Benazepril use in cats
Fortekor 5mg packages have the active ingredient benazepril, indicated for the treatment of heart failure, chronic renal insufficiency and hypertrophic cardiomyopathy (HCM) in cats. Benazepril reduces protein loss in urine and lowers systemic and intraglomerular blood pressure, thus increasing quality of life.
Benazepril has been shown to increase the survival times in cats with a urinary protein/creatinine ratio (UPC) equal to or exceeding 0.8 before treatment ( moderate proteinuria), and to improve the appetite in cats with a UPC ratio exceeding 1.0. Benazepril has some beneficial effects on clinical signs and cardiac remodelling in cats with feline hypertrophic cardiomyopathy and is well tolerated. Most cases of HCM in cats will require other medications in addition to benazepril, such as a calcium channel blocker, e.g. diltiazem.
Pharmacological properties
Benazepril is a prodrug hydrolyses in vivo to benazeprilat, which inhibits the angiotensin converting enzyme (ACE), thus preventing the conversion of inactive angiotensin I into active angiotensin II. Benazepril reduces all effects mediated by angiotensin II, including vasoconstriction of both arteries and veins and retention of sodium and water by the kidney, Benazepril causes long-lasting inhibition of plasma ACE in cats, with significant inhibition persisting for 24 hrs after a single dose.

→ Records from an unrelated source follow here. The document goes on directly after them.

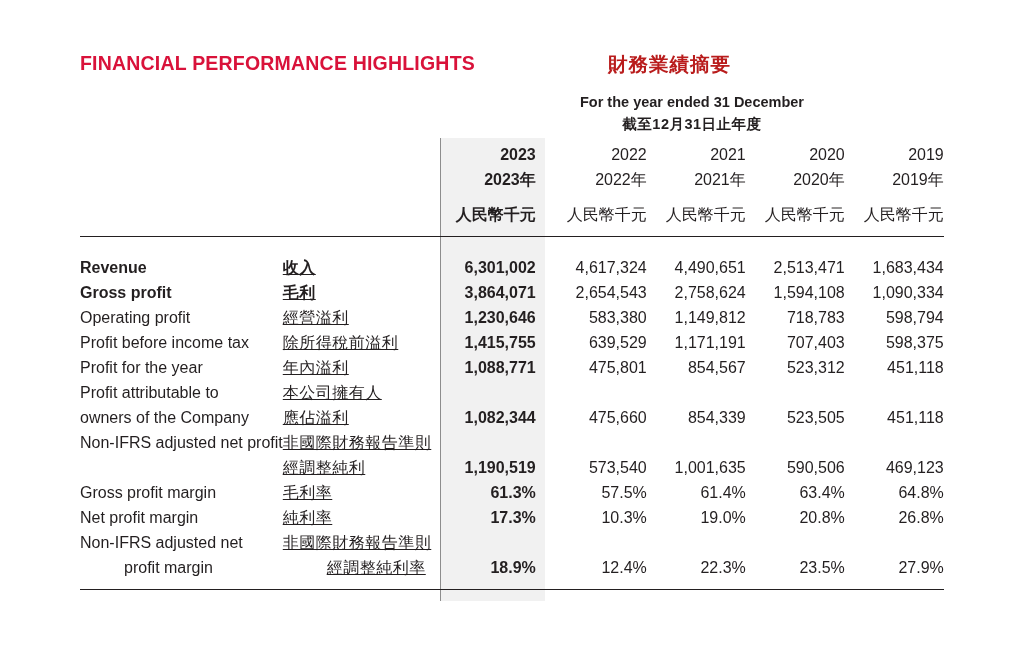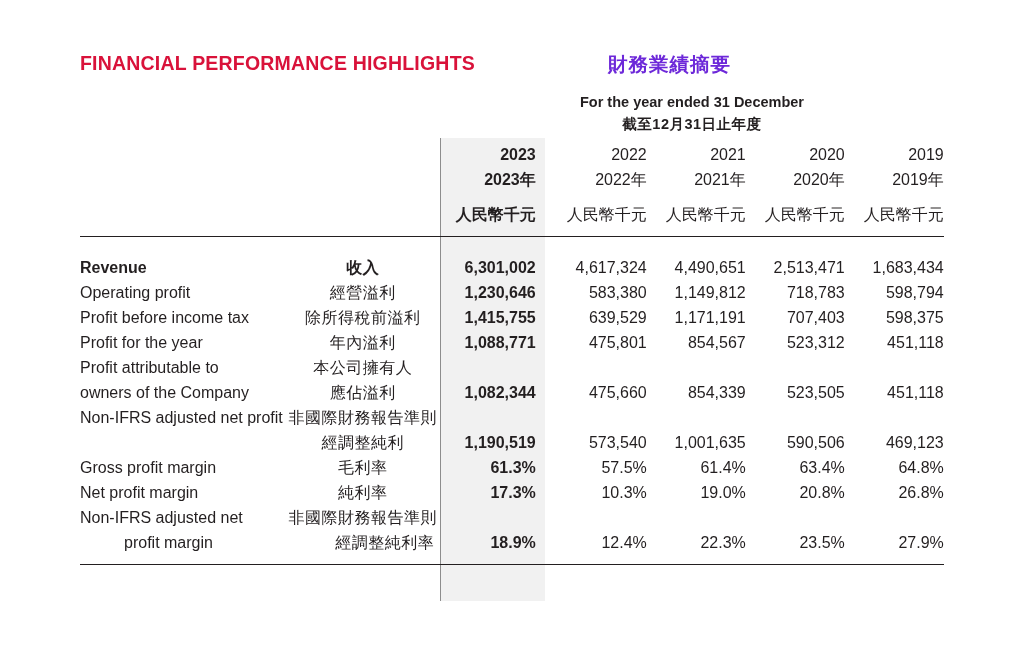--- a/index.html
+++ b/index.html
@@ -32,21 +32,21 @@
     letter-spacing: 0.2px;
     color: #d9123a;
   }
   .title-zh {
     position: absolute;
     left: 608px;
     top: 51px;
     font-size: 19.5px;
     font-weight: bold;
     letter-spacing: 1px;
-    color: #6d28d9;
+    color: #b91c1c;
   }
 
   
   .period {
     position: absolute;
     left: 440px;
     top: 92px;
     width: 504px;
     text-align: center;
     font-size: 14.5px;
@@ -77,21 +77,21 @@
     padding: 0;
     vertical-align: bottom;
     white-space: nowrap;
   }
   col.c-en     { width: 200px; }
   col.c-zh     { width: 160px; }
   col.c-y2023  { width: 105px; }
   col.c-year   { width: 99px; }
 
   .lbl-en { padding-left: 0; text-align: left; line-height: 25px; }
-  .lbl-zh { text-align: center; line-height: 25px; letter-spacing: 0.5px; }
+  .lbl-zh { text-align: left; line-height: 25px; letter-spacing: 0.5px; text-decoration: underline; }
   .num    { text-align: right; padding-right: 10px; line-height: 25px; }
   .num.hl { padding-right: 12px; font-weight: bold; }
 
   .hdr .num { line-height: 25px; }
   .hdr-row-space td  { height: 10px; }
 
   .bold { font-weight: bold; }
   .indent { padding-left: 22px; }
 
   
@@ -186,20 +186,29 @@
       <tr>
         <td class="lbl-en bold">Revenue</td>
         <td class="lbl-zh bold">收入</td>
         <td class="num hl">6,301,002</td>
         <td class="num">4,617,324</td>
         <td class="num">4,490,651</td>
         <td class="num">2,513,471</td>
         <td class="num">1,683,434</td>
       </tr>
       <tr>
+        <td class="lbl-en bold">Gross profit</td>
+        <td class="lbl-zh bold">毛利</td>
+        <td class="num hl">3,864,071</td>
+        <td class="num">2,654,543</td>
+        <td class="num">2,758,624</td>
+        <td class="num">1,594,108</td>
+        <td class="num">1,090,334</td>
+      </tr>
+      <tr>
         <td class="lbl-en">Operating profit</td>
         <td class="lbl-zh">經營溢利</td>
         <td class="num hl">1,230,646</td>
         <td class="num">583,380</td>
         <td class="num">1,149,812</td>
         <td class="num">718,783</td>
         <td class="num">598,794</td>
       </tr>
       <tr>
         <td class="lbl-en">Profit before income tax</td>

Benazepril is rapidly but incompletely absorbed from the gastrointestinal tract following oral administration. Absorbed benazepril is partially hydrolysed by hepatic enzymes to the active substance, benazeprilat; unchanged benazepril and hydrophilic metabolites account for the remainder. Peak plasma benazeprilat concentrations are attained within about 2 hrs both in fasting and fed situations. Benazepril and benazeprilat are bound to plasma proteins, and in tissues are found mainly in liver and kidney. The major part of benazeprilat is rapidly eliminated, although there is in addition a slow terminal elimination phase. Benazeprilat is excreted primarily via the biliary route in cats. Repeated administration of benazepril daily, leads to slight accumulation of benazeprilat in plasma; steady state is attained within four days. Because of its biliary excretion route, there is little risk of bioaccumulation of benazeprilat in cats with impaired renal function. For this reason no dose adjustment of benazepril is necessary in cases of renal insufficiency.
Precautions
Benazepril may increase plasma creatinine concentrations at the start of therapy. This effect is related to the therapeutic effect of the product in reducing glomerular capillary blood pressure and therefore it is not necessarily a reason to stop therapy in the absence of other signs. Benazepril reduces erythrocyte counts in normal cats at high doses, but this effect was not observed at the recommended dose during clinical trials in cats with chronic renal insufficiency. Therefore, as is routine in cases of chronic renal insufficiency, it is recommended to monitor plasma creatinine and erythrocyte counts during therapy.
Benazepril has not been tested in cats under 2.5 kg body weight or in pregnant or lactating queens. It should therefore be used with precaution in these animals and only used if justified clinically, considering the risk/benefit ratio. Benazepril reduced ovary/oviduct weights when administered daily at 10 mg/kg for 25 weeks. ACE inhibitors have been found to be teratogenic in the second and third trimesters in other species.
There are no known reactions between benazepril and other medications in cats. The combination of ACE inhibitors and other antihypertensive agents (e.g. calcium channel blockers, beta-blockers or diuretics) may lead to additive hypotensive effects.